A police affidavit obtained by the Inquirer and Daily News offers new details of the death of Drew Justice — a death ruled a homicide for which authorities have charged Matthew Oropeza with involuntary manslaughter.

Matthew Oropeza
Matthew OropezaRead morePhiladelphia Police Department

Matthew Oropeza was following his routine on the night of Jan. 5 when he drove his two dogs to Gold Star Park in South Philadelphia and let them run unleashed.

But that Saturday night, Drew Justice and his fiancee, Kristi Buchholz, were walking their black shih tzu shortly after 9 p.m. on the sidewalk outside the park when Justice yelled out to Oropeza to put his dogs on leashes, Buchholz told police.

“What did you say?” witnesses said Oropeza responded. “Say it to my face.”

That comeback, detailed in a police affidavit obtained by the Inquirer and Daily News containing statements from witnesses and Oropeza, signaled what came next: an encounter that resulted in the death of Justice. Police last week charged Oropeza with involuntary manslaughter, simple assault, reckless endangerment, and making terroristic threats.

According to the affidavit, Justice walked into the park and Oropeza approached him. Oropeza told police that he didn’t know Justice but didn’t appreciate his comment. Justice, the document says, raised his hands, and Oropeza beat him to the punch with a quick left jab. Oropeza said he watched him fall back and hit his head on the ground.

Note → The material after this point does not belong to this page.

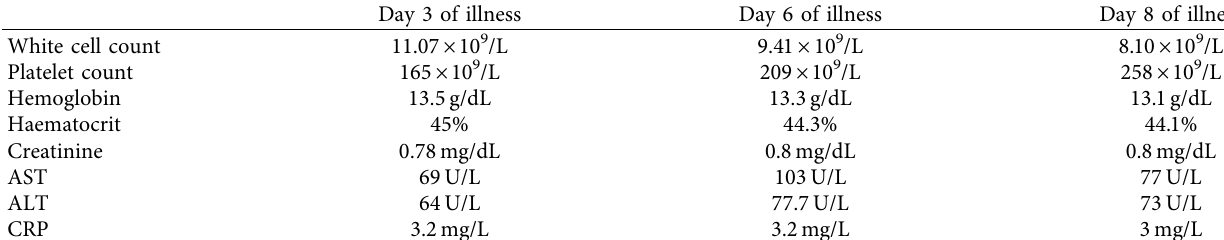
Table 2: Laboratory investigations.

Oropeza, witnesses told police, then gathered up his dogs and left the park through the Wharton Street entrance.

“You have to call an ambulance,” one witness told him. Oropeza, the witness said, waved her off, slid into a gray 2016 Honda Civic, and drove away.

Police responding to a report of “a person screaming” found Justice with another person on top of him pumping his chest in an attempt to perform CPR. A pool of blood was spreading around his head. He was taken to Thomas Jefferson University Hospital, where he was pronounced dead at 9:51 p.m.

The Philadelphia Medical Examiner’s Office ruled that Justice, a 38-year-old data management programmer who lived across the street from the park, died from a “blunt impact trauma injury to the head." He was buried in a private ceremony last week.

Oropeza, 24, had moved into an apartment on the 1600 block of South 16th Street in July with his girlfriend and their 2-month-old son. In the months since, he would regularly walk in the park, bounded by Wharton, Marshall, Manton, and Sheridan Streets between Sixth and Seventh, with their dogs: Coco, a fluffy, white shih tzu, and Bentley, a brown German shepherd/border collie mix.

Court records show that Oropeza, who lived in Delaware County between 2013 and 2018, had been arrested there twice for fighting — in Brookhaven in 2013 and in Ridley Township in 2016.

In his statement, Oropeza told police the fatal confrontation with Justice was not his first dispute in Gold Star Park over his habit of walking his dogs without leashes. He said he had a verbal run-in with another man about the same issue Jan. 1.

Justice was a 1999 graduate of George School, a Quaker high school in Newtown, Bucks County. He earned a bachelor’s degree in computer science from Philadelphia University in 2003.

Buchholz, his fiancee, is a lawyer and a board member of the Passyunk Square Civic Association. The association’s website says she is active in organizing events and fundraising for Gold Star Park. The couple were to be married in April, according to their online wedding registry page.

Oropeza, who is free on bail, is scheduled to have a preliminary hearing Jan. 30. In Pennsylvania, involuntary manslaughter is a first-degree misdemeanor punishable by up to five years in prison.